🤖 AI Summary
This work addresses the privacy risks associated with cloud-based inference of mental health AI systems in high-sensitivity settings such as military operations, correctional facilities, and telemedicine. To mitigate these concerns, the authors propose a fully on-device mobile AI platform featuring a novel “zero-data-offload” architecture. The system integrates lightweight open-source large language models—including Gemma, Phi-3.5-mini, and Qwen2—and employs quantization, domain-specific fine-tuning, and an on-device multi-model consensus reasoning mechanism to enable DSM-5-compliant mental disorder screening and diagnostic support directly on standard mobile hardware. Experimental results demonstrate that the platform achieves clinical-grade accuracy comparable to cloud-based counterparts while ensuring that all sensitive data remain strictly on-device, thereby effectively balancing stringent privacy requirements with practical diagnostic performance.
📝 Abstract
Privacy represents one of the most critical yet underaddressed barriers to AI adoption in mental healthcare -- particularly in high-sensitivity operational environments such as military, correctional, and remote healthcare settings, where the risk of patient data exposure can deter help-seeking behavior entirely.

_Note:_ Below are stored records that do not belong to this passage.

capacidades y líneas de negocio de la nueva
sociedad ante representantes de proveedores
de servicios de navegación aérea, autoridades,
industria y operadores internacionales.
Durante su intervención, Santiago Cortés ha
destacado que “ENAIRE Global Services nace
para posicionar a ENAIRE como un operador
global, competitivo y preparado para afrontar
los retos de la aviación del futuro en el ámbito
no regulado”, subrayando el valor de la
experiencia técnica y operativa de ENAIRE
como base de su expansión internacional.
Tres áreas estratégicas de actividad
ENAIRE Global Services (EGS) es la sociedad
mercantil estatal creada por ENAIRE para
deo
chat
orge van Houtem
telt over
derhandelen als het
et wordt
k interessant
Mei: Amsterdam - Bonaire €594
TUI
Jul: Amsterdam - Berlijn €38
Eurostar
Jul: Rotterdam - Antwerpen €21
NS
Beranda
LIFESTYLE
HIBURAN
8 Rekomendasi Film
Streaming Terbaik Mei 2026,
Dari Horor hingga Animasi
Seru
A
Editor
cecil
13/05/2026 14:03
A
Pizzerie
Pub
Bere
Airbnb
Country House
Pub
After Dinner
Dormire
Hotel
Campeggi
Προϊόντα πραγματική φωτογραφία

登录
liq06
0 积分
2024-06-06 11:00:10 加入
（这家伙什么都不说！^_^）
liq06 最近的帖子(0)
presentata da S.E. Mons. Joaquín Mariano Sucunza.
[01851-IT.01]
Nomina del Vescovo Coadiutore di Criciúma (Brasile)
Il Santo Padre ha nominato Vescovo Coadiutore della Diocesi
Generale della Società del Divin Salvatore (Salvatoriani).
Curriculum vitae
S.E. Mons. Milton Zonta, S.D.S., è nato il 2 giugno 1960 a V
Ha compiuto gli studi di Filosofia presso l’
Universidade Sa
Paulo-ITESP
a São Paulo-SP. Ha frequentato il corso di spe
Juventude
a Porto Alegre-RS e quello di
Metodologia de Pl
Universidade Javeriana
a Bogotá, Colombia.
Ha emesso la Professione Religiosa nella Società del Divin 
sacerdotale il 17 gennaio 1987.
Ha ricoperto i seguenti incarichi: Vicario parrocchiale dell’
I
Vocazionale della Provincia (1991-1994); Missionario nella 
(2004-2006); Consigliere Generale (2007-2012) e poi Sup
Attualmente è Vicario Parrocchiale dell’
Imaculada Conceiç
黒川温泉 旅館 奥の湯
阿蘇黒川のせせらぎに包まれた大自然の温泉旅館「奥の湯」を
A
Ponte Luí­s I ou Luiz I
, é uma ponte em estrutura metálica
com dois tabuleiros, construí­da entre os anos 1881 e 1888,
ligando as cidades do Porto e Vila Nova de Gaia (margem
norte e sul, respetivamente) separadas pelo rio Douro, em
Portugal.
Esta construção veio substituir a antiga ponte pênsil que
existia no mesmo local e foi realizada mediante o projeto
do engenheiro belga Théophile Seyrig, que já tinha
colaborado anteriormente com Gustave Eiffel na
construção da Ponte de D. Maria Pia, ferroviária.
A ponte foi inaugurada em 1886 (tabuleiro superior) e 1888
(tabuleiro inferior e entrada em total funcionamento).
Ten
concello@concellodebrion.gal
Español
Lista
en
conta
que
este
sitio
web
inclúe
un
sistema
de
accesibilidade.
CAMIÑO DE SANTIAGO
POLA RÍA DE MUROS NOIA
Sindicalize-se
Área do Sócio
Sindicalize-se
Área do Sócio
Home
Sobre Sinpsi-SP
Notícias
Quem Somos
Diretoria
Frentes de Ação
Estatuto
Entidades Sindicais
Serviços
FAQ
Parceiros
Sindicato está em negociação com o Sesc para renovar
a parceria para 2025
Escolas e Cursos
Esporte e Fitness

Existing AI-enabled psychiatric decision support systems predominantly rely on cloud-based inference pipelines, requiring sensitive patient data to leave the device and traverse external servers, creating unacceptable privacy and security risks in these contexts. In this paper, we propose a zero-egress, on-device AI platform for privacy-preserving psychiatric decision support, deployed as a cross-platform mobile application. The proposed system extends our prior work on fine-tuned LLM consortiums for psychiatric diagnosis standardization by fundamentally re-architecting the inference pipeline for fully local execution -- ensuring that no patient data is transmitted to, processed by, or stored on any external server at any stage. The platform integrates a consortium of three lightweight, fine-tuned, and quantized open-source LLMs -- Gemma, Phi-3.5-mini, and Qwen2 -- selected for their compact architectures and proven efficiency on resource-constrained mobile hardware. An on-device orchestration layer coordinates ensemble inference and consensus-based diagnostic reasoning, producing DSM-5-aligned assessments for conditions. The platform is designed to assist clinicians with differential diagnosis and evidence-linked symptom mapping, as well as to support patient-facing self-screening with appropriate clinical safeguards. Initial evaluation demonstrates that the proposed zero-egress deployment achieves diagnostic accuracy comparable to its server-side predecessor while sustaining real-time inference latency on commodity mobile hardware.